Родители застеснялись.

— Мы очень беспокоимся, — сказал папа. — Которую ночь не спим…

Божко понимающе покивал:

— Вот что я предлагаю. Во-первых, мы сделаем повторную электроэнцефалограмму…

— А эта? — Папа указал на стол. — Она неправильная?

— Считайте, что это — обычный рулон бумаги, — ответил Божко. — А на нем какие-то линии. Да, была потеря сознания, судороги — но это еще ни о чем не говорит. Я бы хотел пообщаться с Германом и уточнить кое-какие детали. А лишь после этого мы будем делать первичные заключения…

— А что со школой? — перебила мама.

— Пусть посидит до конца недели дома, — разрешил Божко. — Отдохнет. А завтра мы с ним побеседуем. Если Герман не против…

Божко у родителей вызвал противоречивые чувства. Мама на обратном пути говорила, что он черствый, равнодушный, и даже хотела искать другого врача. Папа тоже сомневался, хотя лично ему импонировали спокойные манеры Божко. Да и мне тоже Артур Сергеевич пришелся по душе. Но с другой стороны, я опасался, что Божко отнесется ко мне излишне объективно и не станет записывать в больные, а я-то, наоборот, хотел обзавестись легким недугом, чтобы избежать проблем с милицией и Детской комнатой.

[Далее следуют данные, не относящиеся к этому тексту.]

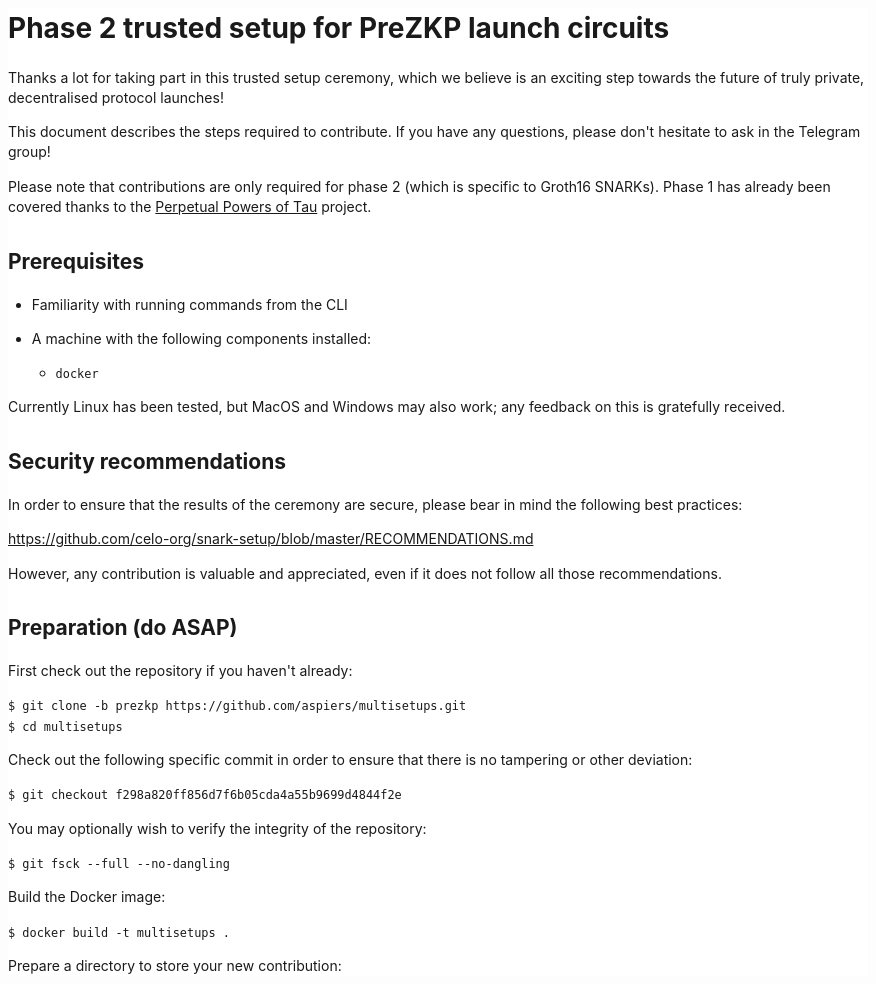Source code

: # Phase 2 trusted setup for PreZKP launch circuits

Thanks a lot for taking part in this trusted setup ceremony, which we
believe is an exciting step towards the future of truly private,
decentralised protocol launches!

This document describes the steps required to contribute. If you have
any questions, please don't hesitate to ask in the Telegram group!

Please note that contributions are only required for phase 2 (which is
specific to Groth16 SNARKs). Phase 1 has already been covered thanks
to the [Perpetual Powers of Tau][ppot] project.

[ppot]: https://github.com/weijiekoh/perpetualpowersoftau

## Prerequisites

- Familiarity with running commands from the CLI

- A machine with the following components installed:

  - `docker`

Currently Linux has been tested, but MacOS and Windows may also work;
any feedback on this is gratefully received.

## Security recommendations

In order to ensure that the results of the ceremony are secure,
please bear in mind the following best practices:

https://github.com/celo-org/snark-setup/blob/master/RECOMMENDATIONS.md

However, any contribution is valuable and appreciated, even if it does
not follow all those recommendations.

## Preparation (do ASAP)

First check out the repository if you haven't already:

    $ git clone -b prezkp https://github.com/aspiers/multisetups.git
    $ cd multisetups

Check out the following specific commit in order to ensure that
there is no tampering or other deviation:

    $ git checkout f298a820ff856d7f6b05cda4a55b9699d4844f2e

You may optionally wish to verify the integrity of the repository:

    $ git fsck --full --no-dangling

Build the Docker image:

    $ docker build -t multisetups .

Prepare a directory to store your new contribution:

На утро мама повела меня в диспансер. Пока мы сидели в очереди, она наслушалась от разных теток столько дифирамбов в адрес Божко, что чуть успокоилась насчет его человечности и профессионализма.

Божко по-приятельски встретил нас. Впрочем, увидев, что мама расположилась на стуле, он мягко выпроводил ее:

— Пускай мамочка подождет в коридоре… Мама с недовольным видом удалилась, мы остались вдвоем.

Я думал, Божко примется выпытывать у меня подробности субботы, а Артур Сергеевич начал с расспросов о моем детстве. Его почему-то зацепило, что я родом из Краснославска. Он тут же попросил подробнее рассказать о городе и школе, где я учился. Потом Божко поинтересовался, скучаю ли я по старым приятелям, и я с удивлением признался себе и ему, что уже не особенно. На вопрос, много ли у меня друзей, я сначала ляпнул: "Много", — после чего меня точно кипятком ошпарило мое непреднамеренное, но от этого не менее чудовищное предательство в Детской комнате милиции. Я больше не имел никаких друзей…

— Я спросил что-то неприятное? — Тон Божко был участливый, извиняющийся.

— Нет, — я справился с волнением, — просто я хорошенько подумал и понял: друзей у меня нет.

Божко пожал плечами, мол, на нет и суда нет, и переключился на мои увлечения: собираю ли я марки, значки, спичечные коробки, посещал ли какие-нибудь спортивные секции? Я сказал, что коллекционированием никогда не страдал, в третьем классе месяца два ходил на авиамоделирование. Но чтобы не выглядеть рохлей, прибавил, что у меня второй разряд по боксу.

Честно говоря, Артур Сергеевич больше напоминал не врача, а попутчика-пенсионера, которому интересно все: какие предметы в школе мне нравятся, люблю ли я читать, что за фильмы я смотрел?